Several perceptions were found to be influential in the adoption of integrated weed management practices among WA grain growers (Llewellyn et al 2006) (Table 3). One of the factors in the regression analyses most strongly associated with adoption was the mean percentage ryegrass control expected to be achieved if the practices were used on the respondent’s farm. However, for most practices in the study there were no significant differences between the average perceptions of practice efficacy (weed kill) held by users and non-users (Llewellyn et al 2004). This suggests that research and extension aimed at generating information on practice efficacy was unlikely to be able to make a major contribution to adoption decisions. Extension aimed at raising awareness of the risk and rate of common forms of herbicide resistance development was also found to be unlikely to be worthwhile. It was not a significant factor in influencing IWM adoption and non-adopters (and those with no resistance) were equally well aware of the likely rate of resistance development. Non-adopters did not perceive the risk of resistance to be any lower than those who had already observed resistance on their own farm.

An evaluated extension effort based on a series of interactive workshops was later found to be generally unable to influence perceptions of efficacy for the IWM practices (Llewellyn et al 2005). As indicated by the measured perceptions, learning had already taken place between users and non-users (most growers had a known user of each practice in their local district). The ability to influence the perceived likelihood of a new herbicide able to control existing resistant ryegrass populations was found to be difficult, most likely because of the difficulty in delivering ‘quality’ information about the likely future development of new herbicides by generally secretive agri-chemical companies.

The study found that unless more costly forms of resistance become more threatening to growers (as is happening now with glyphosate and trifluralin), one of the best strategies for increasing the adoption of integrated weed management practices is likely to involve more emphasis on the broader value of the practices in the farming system beyond just weed kill efficacy. A simple application of this recommendation involving higher crop seeding rates demonstrated how this strategy can lead to significant perception shifts and subsequent acceleration of adoption decisions (Llewellyn et al 2005)

Table 3: Factors significantly associated with adoption of integrated weed management practices in Western Australian cropping regions

  • Perception of higher economic value of practices for weed control in the farming system.
  • Perception of higher ryegrass control (efficacy) provided by practices.
  • Perception of a longer time until a new post-emergence, selective herbicide will become available.
  • Level of uncertainty of when a new herbicide will become available
  • Higher use of information/extension to which the grower is exposed.
  • Higher education.
  • Higher proportion of the farm cropped.
  • Lower discount rate for future returns
  • The resistance status of the farm.

86% of adoption decisions (80% adopters; 90% non-adopters) correctly predicted. Only statistically significant factors listed. Source: Llewellyn et al (2006).

In the three examples presented above, the ability to predict a high proportion of adoption decisions and identify specific perceptions of variables that contribute to the likelihood of adoption was demonstrated.
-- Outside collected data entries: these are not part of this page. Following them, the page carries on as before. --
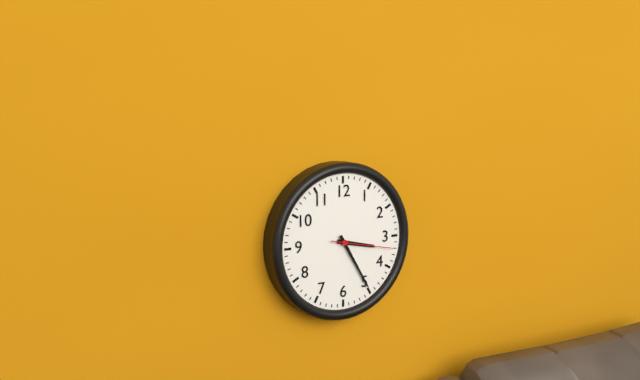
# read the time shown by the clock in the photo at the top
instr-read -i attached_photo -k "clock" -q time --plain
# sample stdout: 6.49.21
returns 3.25.17
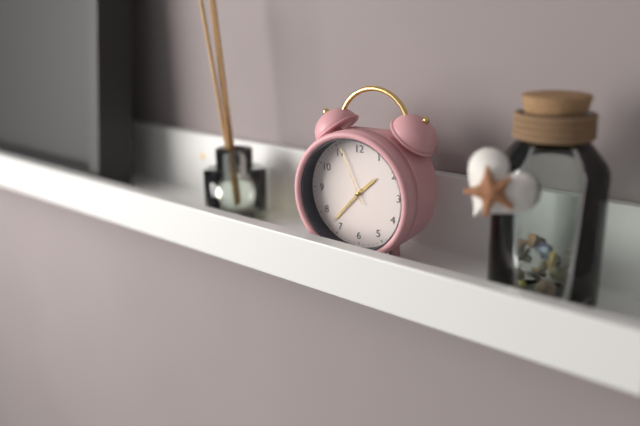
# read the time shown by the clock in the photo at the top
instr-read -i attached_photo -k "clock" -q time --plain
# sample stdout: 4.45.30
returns 1.37.56
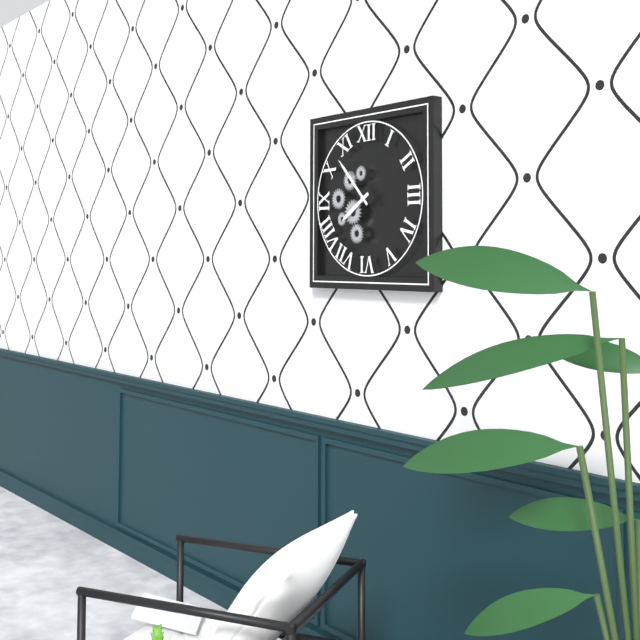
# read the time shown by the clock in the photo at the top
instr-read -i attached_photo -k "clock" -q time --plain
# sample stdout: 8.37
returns 7.53
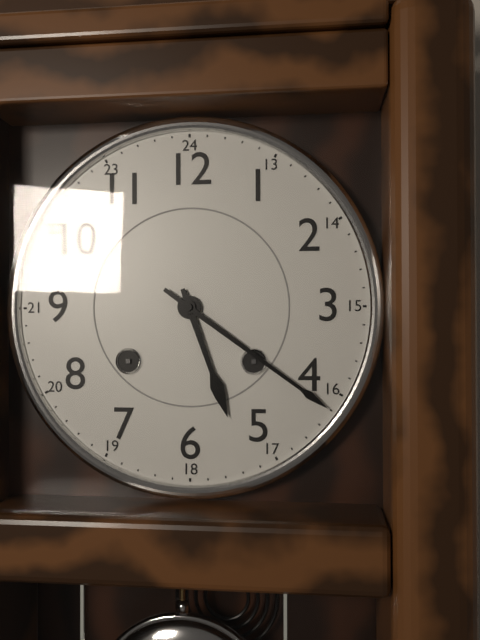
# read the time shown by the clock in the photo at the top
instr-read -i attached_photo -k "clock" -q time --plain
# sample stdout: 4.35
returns 5.21
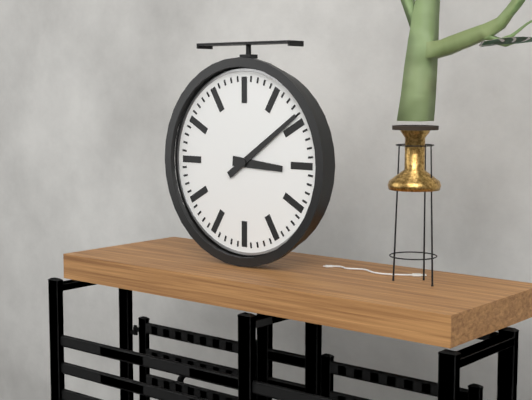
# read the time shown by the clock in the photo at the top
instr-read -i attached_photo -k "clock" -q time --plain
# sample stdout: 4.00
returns 3.09
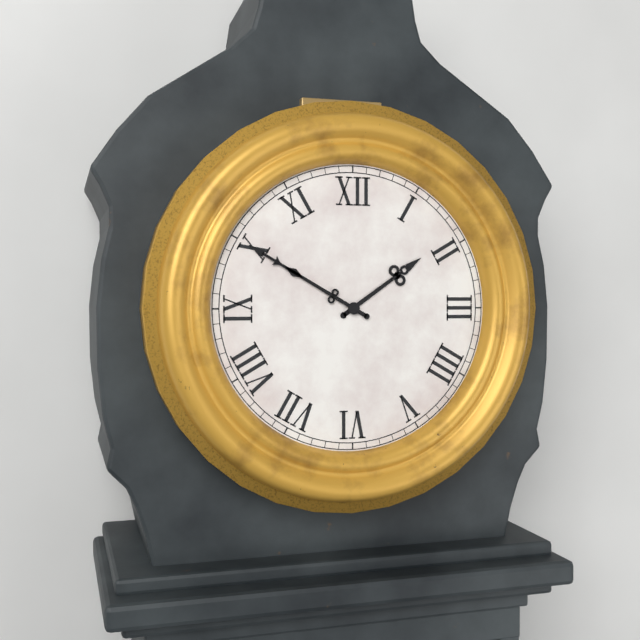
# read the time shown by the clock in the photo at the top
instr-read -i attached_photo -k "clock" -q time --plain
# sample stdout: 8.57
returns 1.50
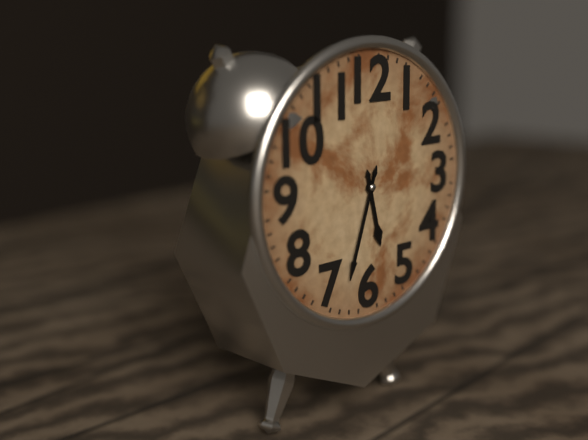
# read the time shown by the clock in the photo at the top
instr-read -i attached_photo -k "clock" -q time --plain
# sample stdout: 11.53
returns 5.33
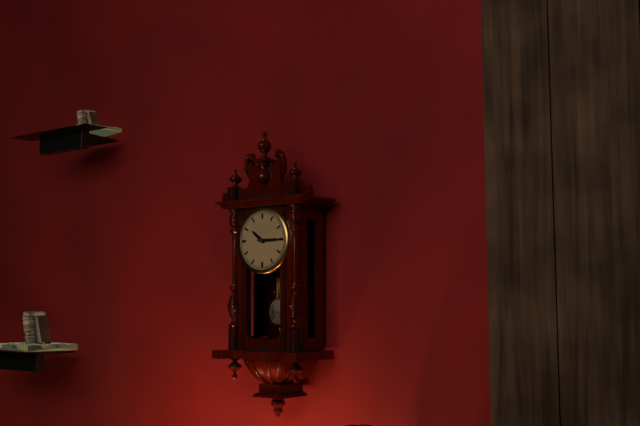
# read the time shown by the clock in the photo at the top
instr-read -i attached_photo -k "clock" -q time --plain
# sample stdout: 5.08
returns 10.15
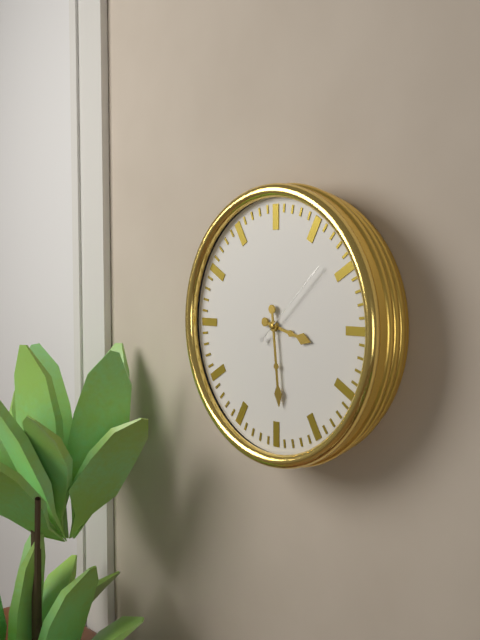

Just as importantly, many possibly important variables were found to be not significant or not likely to be able to substantially influenced by additional information. For the two more complex adoption cases (no-till systems and integrated weed management) information-related variables were particularly important. Education had some level of significance in both, and the no-till results in particular demonstrated a very important role for locally-derived (e.g. number of years of being able to observe a nearby adopter) and farm-specific information (paid advisor/agronomist). The following section looks at the perceived value of localised information sources.

The value of information from grower groups

Information that allows a decision maker to more rapidly reach a state where they can cease investing in the evaluation stage and arrive at a decision to adopt or not adopt has an economic value. For example, the investment an individual grower makes in conducting an on-farm trial gives some indication of the expected value of the information to be generated (see Abadi Ghadim and Pannell, 1999). In most cases, pre-trialing decisions are based on a wide range of information sources external to the farm. Grower group organisations are an increasingly important source of this form of research information.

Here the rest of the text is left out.